Je suis peintre d’une existence charnelle imprégnée de songes et d’émois. Le présent et le passé s’entrechoquent dans un tourbillon d’images tirées de l’actualité, de conversations, de fables et du canon de l’histoire de l’art. Je dessine et je peins des mondes où le public et le privé se côtoient et le personnel y figure de manière insoupçonnée. Ponctués d’irritants, ces mondes en apparence lisses sont une manière de remédier à l’absence de l’Autre et à la réduction au silence de l’expérience féminine.

La peinture est un mode d’expression sensuel qui met en tension la beauté et la vérité, si douloureuse soit-elle. En tant que peintre vieillissante, je souhaite que mes œuvres soient à la fois fortes et fragiles, opérant comme une allégorie du temps qui fuit. L’inquiétude me ronge et me demande le mot de la fin.
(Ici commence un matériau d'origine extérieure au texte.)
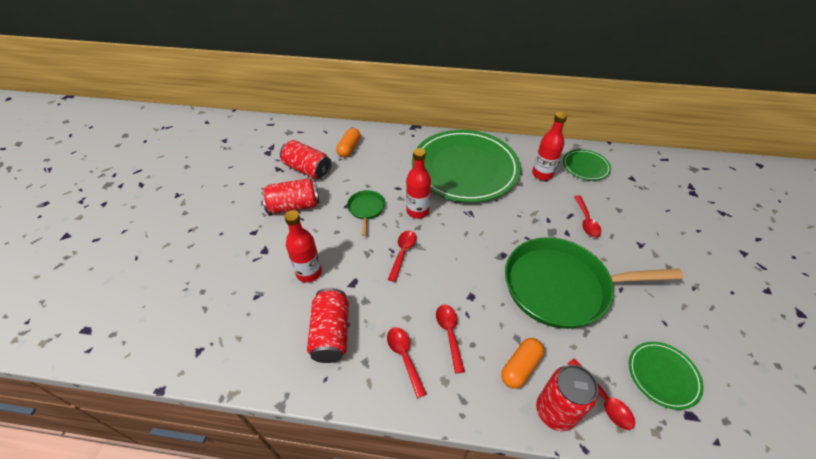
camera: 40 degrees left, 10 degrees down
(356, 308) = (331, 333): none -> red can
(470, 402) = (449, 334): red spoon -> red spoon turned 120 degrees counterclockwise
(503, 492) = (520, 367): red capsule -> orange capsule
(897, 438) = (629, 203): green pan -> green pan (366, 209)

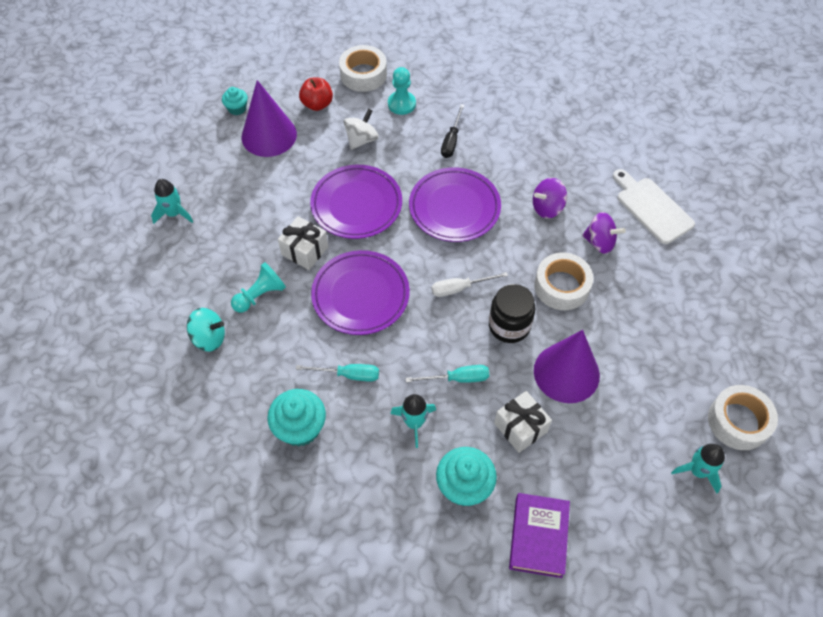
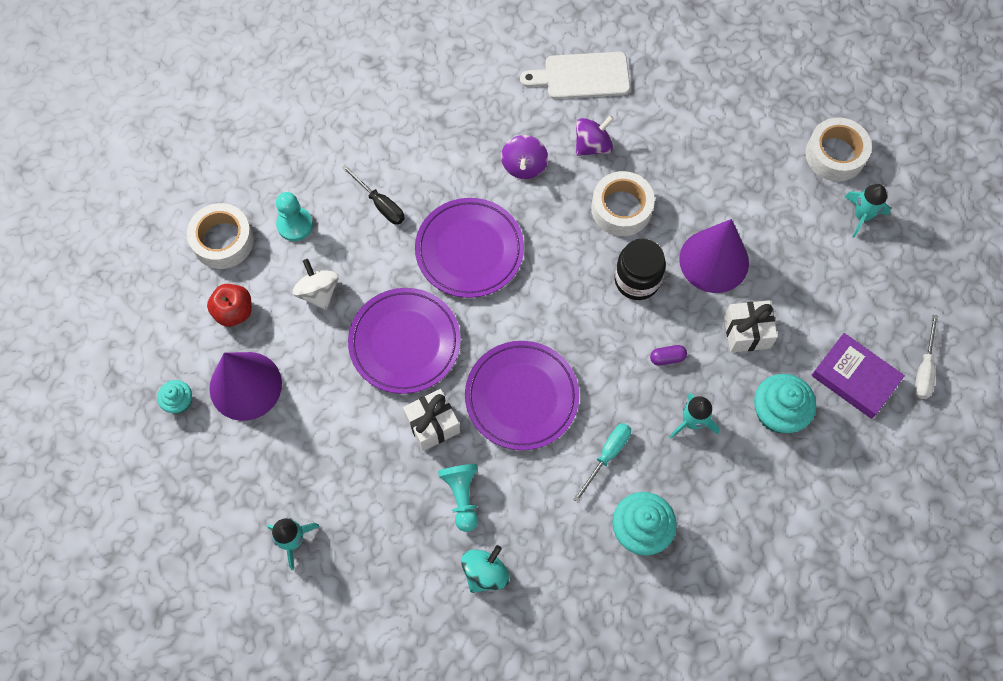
camera: 60 degrees left, 10 degrees up
(457, 378) = (667, 358): turquoise screwdriver -> purple capsule
(460, 288) = (569, 300): white screwdriver -> white screwdriver (924, 369)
Dans l’autoportrait Ce que l’eau m’a donné (1938), Frida Kahlo se peint dans une baignoire, entourée des épisodes marquants de sa vie. Quant à moi, l’eau m’a donné l’art, et la possibilité de supporter « la fronde et les flèches d’une outrageante fortune [1] ».

— Marion Wagschal, traduit de l’anglais par Béatrice Cloutier-Trépanier.

[1] William Shakespeare, Hamlet (1601), acte III, scène i. Traduit de l’anglais.

 

Marion Wagschal travaille la peinture et le dessin comme un journal où s’entremêlent réalité, fables et fictions. Parmi ses expositions marquantes, notons Femmes artistes. L’éclatement des frontières, 1965-2000 (2010) au Musée national des beaux-arts du Québec et Art et Féminisme (1982) au Musée d’art contemporain de Montréal.

En 2014 et 2015, son travail faisait l’objet d’une exposition rétrospective présentée au Musée des beaux-arts de la Nouvelle-Écosse puis au Musée des beaux-arts de Montréal. Des expositions solos lui étaient dédiées à la Galerie de la Maison du Canada, Haut-commissariat du Canada au Royaume-Uni en 2016 et au Musée d’art de Joliette en 2017.

Ses œuvres font partie de nombreuses collections, dont celles d’Hydro-Québec, du Mouvement Desjardins, du Musée d’art contemporain de Montréal, du Musée des beaux-arts de Montréal et du Musée national des beaux-arts du Québec. Elle vit et travaille à Montréal.